Methane, the main component of natural gas underground, is a powerful accelerant of climate change. Through rules issued by the Interior Department and the Environmental Protection Agency, President Barack Obama sought to slow methane emissions from natural-gas wells as part of a multipronged effort to meet the U.S. emissions-reduction targets under the Paris climate accord.

But President Donald Trump has announced he will pull the United States out of the Paris agreement, while at the same time rolling back many of the regulatory actions the previous administration took to address climate change.

Environmentalists who support the BLM rule, which addresses new and existing gas wells on public and tribal lands, say fiscal conservatives should take issue scraping the rule as well.

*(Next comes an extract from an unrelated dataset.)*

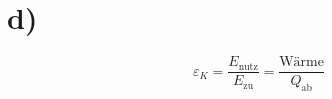 

\section*{d)}
\begin{equation*}
    \varepsilon_K = \frac{E_{\text{nutz}}}{E_{\text{zu}}} = \frac{\text{Wärme}}{Q_{\text{ab}}}
\end{equation*}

That’s because states, tribes and the federal government get royalty payments from oil and gas firms drilling on publicly owned lands. The more methane that is captured, the more money flows into government coffers.

“That just underscores how far outside the mainstream this administration is,” said Matt Watson, associate vice president of the climate and energy program at the Environmental Defense Fund.

In May, the GOP-controlled Senate narrowly blocked a resolution to repeal the BLM methane rule under a little-used law called the Congressional Review Act. The law allows Congress to nullify regulations recently issued by the executive branch with only 50 votes in the Senate, but that effort failed on a 51-to-49 vote. Republican Sens. John McCain, Ariz., Susan Collins, Maine, and Lindsey Graham, S.C., voted against a repeal.

If a regulation is nullified under the CRA, that agency is not allowed to reissue a similar rule – meaning that a future president could not easily undo what Trump undid.

Opponents of the rule knew the Interior Department could act on its own to repeal it – at least until a new president decides otherwise. “I call on Interior Secretary Zinke to withdraw the rule immediately,” Sen. John Barrasso, R-Wyo., chairman of the Senate Environment and Public Works Committee, said soon after the Senate vote to repeal it failed.

Industry representatives, including the Independent Petroleum Association of America and Western Energy Alliance, and their allies in Congress regarded the Obama administration’s rule as duplicative of similar state regulations. In comments submitted to the Interior Department last month, the groups wrote that they were “grateful that BLM now realizes that the one-size-fits-all solution the agency issued in 2015 was not an appropriate mechanism to address unsubstantiated public concern about hydraulic fracturing.”

Still, not all natural gas extractors in the United States take issue with compliance measures. Last week, XTO Energy, a subsidiary of ExxonMobil, said it would phase out “high-bleed” valves over the next three years as part of a program to reduce methane emissions. “Basically what the administration is doing is taking its marching orders from the worst of the oil and gas industry,” Watson said.

The Interior Department did not reply to a request for comment.